Leadership expeditions are an excellent opportunity for students to enhance their future prospects. With the physical challenge of a trek, mental tests like budget management and endless cultural barriers to navigate, they walk away from these experiences transformed on many different levels. Travelling away from home, and mixing with other cultures and friendship groups, is something that can’t be replicated in the classroom – and plays a huge role in the transformation you will see in your students.
Liam Brophy was 14 when he went on a two-week Leadership Expedition to Morocco in 2010. More than a decade on, he believes this experience helped his confidence to grow, inspired his passion for travel and, ultimately, shaped his career. “That trip completely changed me as a person. I was a shy kid, and this was beyond anything I’d ever done before.”
Stepping outside of his comfort zone, trekking through the Atlas Mountains and living alongside a remote Berber community, Liam tested himself in a way that no school environment could. “I learned valuable life skills that, as someone not so academic, I wouldn’t have gained from an exam,” he said. “I returned home more confident, and better able to communicate with adults. My mum said that in those two weeks, I changed from a boy to a young man. She said the change was astronomical in such a short space of time.”
Students run the show
Allowing students to take the reins on an expedition has a transformative effect, according to one of our travelling teachers. “The students have to do everything, from managing the budget to cooking for themselves. We, the teachers, support them, but they run the show,” she said.
“In Iceland, our students were camping and had to cook their own food throughout the trip. Cooking for 17 people on three stoves is harder than you think. So when they created something that everyone actually enjoyed, it may seem like a small win, but it was massive for them. They were so proud of themselves. This kind of hands-on experience not only fosters independence and teamwork but also aligns with the principles of sustainable travel. Encouraging students to manage resources efficiently and appreciate the value of self-sufficiency contributes to a more environmentally conscious approach to exploring the world.
After an expedition, many of this customer’s students were “completely different”, offering to lead school assemblies about the trip where before they would have been too shy. “Many students arrive quiet, and not confident to contribute to the group, and by the end, they are leading the team,” she said. “They have done something completely alien to them, with people they might not normally mix with. These trips have an impact not just on students’ careers, but on their lives in general.”

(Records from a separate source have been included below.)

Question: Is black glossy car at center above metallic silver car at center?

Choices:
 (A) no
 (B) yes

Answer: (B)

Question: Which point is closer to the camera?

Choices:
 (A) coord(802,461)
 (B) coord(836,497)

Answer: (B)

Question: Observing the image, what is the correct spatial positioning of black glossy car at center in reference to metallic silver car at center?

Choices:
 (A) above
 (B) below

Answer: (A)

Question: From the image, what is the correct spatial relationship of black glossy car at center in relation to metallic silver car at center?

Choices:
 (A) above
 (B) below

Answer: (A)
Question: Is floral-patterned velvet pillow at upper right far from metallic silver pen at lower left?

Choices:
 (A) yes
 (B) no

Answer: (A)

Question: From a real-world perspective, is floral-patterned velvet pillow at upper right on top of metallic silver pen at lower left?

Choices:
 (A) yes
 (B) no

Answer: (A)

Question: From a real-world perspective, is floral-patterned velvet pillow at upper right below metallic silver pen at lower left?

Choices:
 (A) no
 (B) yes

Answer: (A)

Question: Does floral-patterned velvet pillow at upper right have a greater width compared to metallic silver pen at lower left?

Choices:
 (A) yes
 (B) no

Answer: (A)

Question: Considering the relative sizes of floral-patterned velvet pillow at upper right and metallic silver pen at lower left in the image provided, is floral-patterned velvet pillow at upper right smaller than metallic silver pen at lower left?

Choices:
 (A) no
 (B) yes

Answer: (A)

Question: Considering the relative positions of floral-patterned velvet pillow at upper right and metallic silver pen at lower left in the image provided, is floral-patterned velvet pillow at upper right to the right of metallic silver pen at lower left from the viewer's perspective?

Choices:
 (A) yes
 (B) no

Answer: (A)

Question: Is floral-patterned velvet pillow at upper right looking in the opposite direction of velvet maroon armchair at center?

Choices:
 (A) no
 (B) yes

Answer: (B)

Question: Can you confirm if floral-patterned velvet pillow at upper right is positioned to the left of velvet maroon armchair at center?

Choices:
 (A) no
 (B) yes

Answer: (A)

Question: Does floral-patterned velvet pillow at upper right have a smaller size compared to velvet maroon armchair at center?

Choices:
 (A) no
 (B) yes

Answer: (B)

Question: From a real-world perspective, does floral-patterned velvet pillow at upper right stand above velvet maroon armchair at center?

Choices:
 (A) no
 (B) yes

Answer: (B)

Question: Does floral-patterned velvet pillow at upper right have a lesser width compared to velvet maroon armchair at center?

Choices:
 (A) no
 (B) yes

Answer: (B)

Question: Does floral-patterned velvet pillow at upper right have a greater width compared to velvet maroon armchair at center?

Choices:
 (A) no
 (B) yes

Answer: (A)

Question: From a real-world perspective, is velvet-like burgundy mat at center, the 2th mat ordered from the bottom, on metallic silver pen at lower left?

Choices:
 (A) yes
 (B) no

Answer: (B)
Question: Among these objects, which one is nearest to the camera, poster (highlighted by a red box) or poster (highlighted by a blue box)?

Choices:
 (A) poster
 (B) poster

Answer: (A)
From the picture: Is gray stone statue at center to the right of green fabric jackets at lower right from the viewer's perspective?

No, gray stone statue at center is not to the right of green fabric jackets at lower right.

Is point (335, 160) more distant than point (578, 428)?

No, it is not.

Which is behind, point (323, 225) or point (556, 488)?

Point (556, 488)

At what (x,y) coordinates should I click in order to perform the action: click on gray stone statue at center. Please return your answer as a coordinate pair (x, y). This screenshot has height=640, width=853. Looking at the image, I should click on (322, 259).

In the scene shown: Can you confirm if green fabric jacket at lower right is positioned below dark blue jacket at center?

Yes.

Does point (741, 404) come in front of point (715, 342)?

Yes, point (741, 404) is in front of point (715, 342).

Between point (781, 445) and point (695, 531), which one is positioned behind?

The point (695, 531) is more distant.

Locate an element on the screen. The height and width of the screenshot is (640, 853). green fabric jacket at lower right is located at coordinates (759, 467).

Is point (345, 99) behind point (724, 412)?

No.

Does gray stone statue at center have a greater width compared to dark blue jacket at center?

Cultivating entrepreneurial skills from the get-go
The journey into leadership frequently commences prior to the commencement of the student expedition, as fundraising introduces an entrepreneurial dimension. Liam Brophy, for instance, independently raised the entire fund required for his Morocco expedition. He accomplished this feat by organizing a sponsored triathlon and undertaking various tasks for neighbors, which included dog walking and car washing.
Jaimee Relph raised her entire trip fee for an expedition to North India when she was 16. Now aged 23, and still involved with World Challenge, she still sees fundraising as a major part of expeditions. “You appreciate the value of how much it costs to go more, and so you get much more out of the trip by jumping on all of the opportunities offered in-country because you worked so hard to get there. Pushing yourself to fundraise allows you to develop invaluable skills before you have even left the country ” she said.
Tapping into the entrepreneurial side of things can feed into project management on the expedition, and in later experiences. For Jaimee, this revealed itself during the community-led project phase of her expedition. She said: “We had a budget to spend on renovations for a community youth centre and working out how we could have the biggest impact with this budget in a short timeframe required creativity and local collaboration.”
“Negotiating prices with locals, whilst buying and organising the transport of building materials in central India, I was completely out of my comfort zone, but the commitment and drive the team showed meant we pushed ourselves – which is when we really developed. Looking back at the context we were in, and the tight timeframe we had to work with makes it even more rewarding that we pulled it off.”
Finding their place
Jaimee, who whilst training to become a leader now assists on expeditions, sees students develop their confidence and characters massively in the short space of a trip. “Each person learns what they bring to the team that’s unique. Maybe you’re the reliable shoulder to lean on, the person who teaches all the card games in the evening, or the one who’s really good at communicating with the locals. Or perhaps you’re the joker who keeps group morale up on day three of a tough trek. Everyone manages to find their place in the team,” she said.
For Jaimee, Leadership Expeditions not only develop students’ confidence and resilience but also offer a crucial insight into challenges faced in different parts of the world. “If you have never seen the issues faced, you can’t relate to them,” she said. “One thing that always stands out for me is the number of fundamental similarities that you have with those you meet in-country. This is so important when trying to understand and make an impact in the world you live in. Leadership Expeditions enable students to form their own opinions on global challenges, after seeing issues first-hand. I have seen it give young people a fire in their belly to take action about injustices in the world.”